Her Abby returns to Niagara after a long and mysterious absence to deal with her family’s dilapidated motel. She investigates that rekindled kidnapping memory, which may be connected to a shady land developer, circus performers and a podcaster, played by filmmaker David Cronenberg, who shares paranoid conspiracy theories about Niagara’s history. If Clifton Hill is Shin’s Chinatown, the iconic genre director is here to cast a John Huston-sized shadow over it.

Middleton goes on to praise both Shin and Schultz for writing women in a way that doesn’t devolve into typical male-isms.

“It’s a story about obsession,” she says. “It not about a woman chasing a man, or a woman trying to do something to impress a man, or for a man, or because of a man. And there’s no point where there’s just a scene where she’s inexplicably walking around in a bra. That’s one of those things you find written into a script and you’re like, ‘Wait! What?’”

Hannah Gross Clifton Hill

Samuel Engelking

Hannah Gross on the set of Albert Shin’s Clifton Hill

“It is not a superficial reaction to this current shift happening in film and television,” adds Gross about the script. (The first draft was finished in early 2016.) “You see people pushing for the ‘strong female lead’ but it’s without substance. It is still another version of some male’s fantasy of what a strong female is. Albert and James just wrote about people.”
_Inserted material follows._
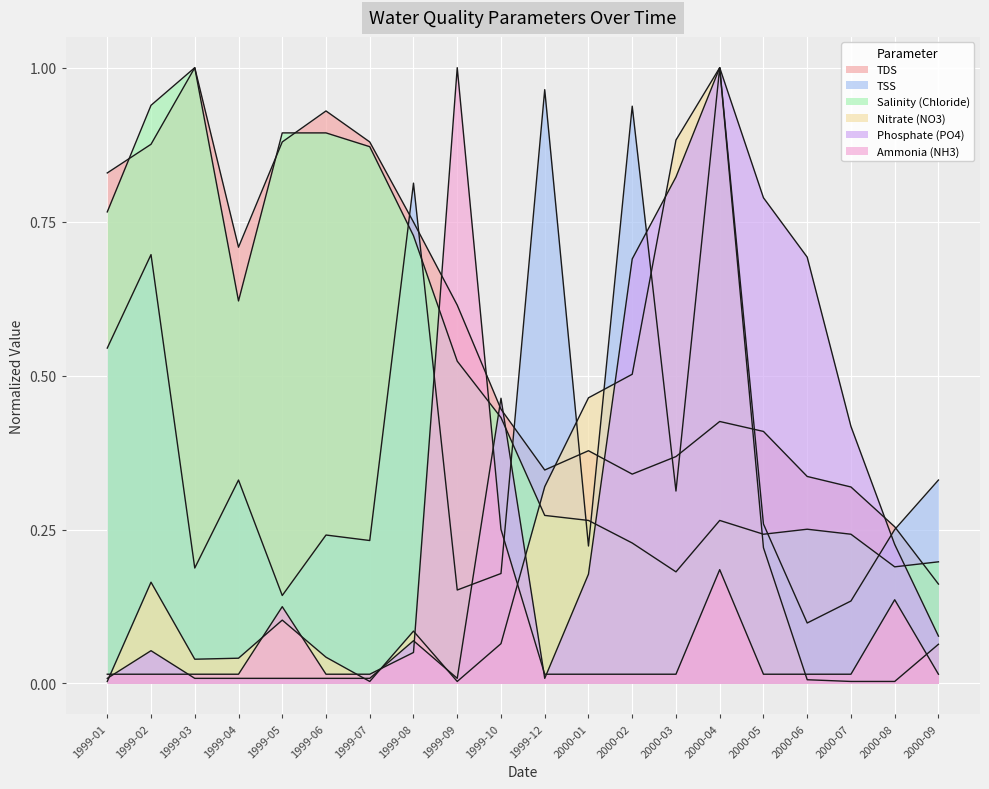

Is it true that Phosphate (PO4) equals 0.0 at 1999-04?

True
Gross also describes how they imagined Niagara Falls as “heightened and elevated” with a loose and weird energy.

It’s a cliché, but Niagara Falls really is a character in the movie, a place as contradictory and ambiguous as the pathological liar Middleton portrays.

The British actor is enjoying the Falls for the first time. Her hotel room overlooks the natural wonder. She enjoys the sight every morning but has been especially observant about the lifestyle in town during low season, when the Falls are turned down, the gamblers remain and the people in the hollowed-out karaoke bars sing like they’re looking for release from small-town life.
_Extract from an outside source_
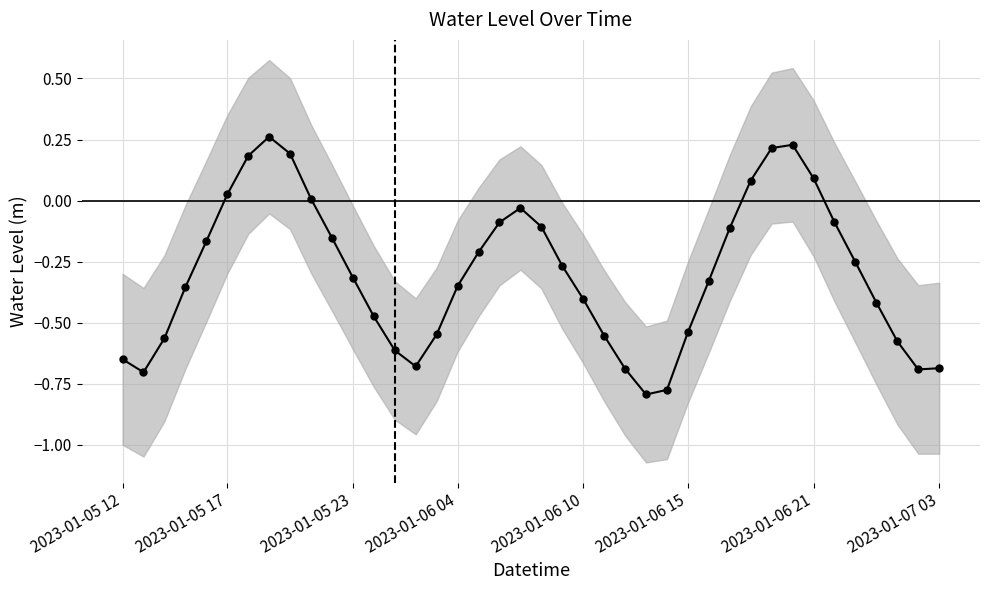

What position from the left is 8?

9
“There’s almost a sadness about it,” says Middleton. “It feels eerie walking around a town that is supposed to be full of people with lots of bright lights flashing.”

The Clifton Hill BIA doesn’t want to admit there’s a low season, but it’s that period between November and March when most tourists leave and the place takes on a life of its own that Shin finds more interesting.
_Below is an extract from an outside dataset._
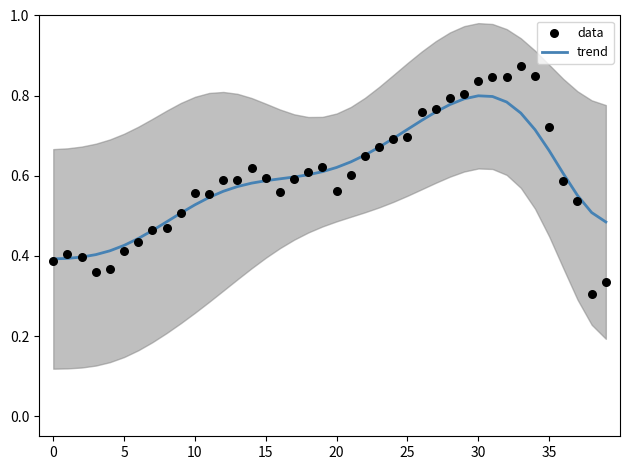

What is the total value across all series at 5?

0.8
“I wanted to make Niagara Falls as cool, interesting and mysterious as I remember it growing up,” says Shin. “It’s a tourist town. But also a border town. There’s this incredible natural wonder. But around it they built this other thing. Come for the Falls, stay for the cotton candy. Niagara Falls has always had this mentality.”

As an example of Niagara’s baroque sideshow attractions, Shin recounts an event from 1827. Hotel owners attempted to lure tourists by buying a dilapidated “pirate ship,” filling it with animals like Noah’s Ark and sending it over the Falls. They advertised panthers, wild cats and wolves. They ended up with buffalo, raccoons, dogs, geese and two small bears. The bears jumped ship and swam to Goat Island, able to swim free because no one would dare tie them down to the boat. Most other animals perished when the boat crashed at the bottom.

There are approximately 25 suicides at Niagara Falls per year, and connections to the Mafia and the Hells Angels. Then there’s Sir Harry Oakes, whose name is still all over Niagara. In 1943, he was found murdered, covered in petrol and feathers in the Bahamas, which is where he was protecting his fortune from Canadian taxes.

All that history adds shading to Shin’s movie, which is about the contrast between Clifton Hill’s neon lights, the Falls’ breathtaking beauty and dark currents surging below. It’s a contrast Middleton feels when she looks out from her hotel room.

“If you stand with your back to the town and look at this incredible waterfall,” she says, “it’s amazing to think there is all this stuff going on behind you: this massive amount of tourism, the casinos, the money. I’m sure there’s a lot of stuff going on behind the scenes that we don’t know about.”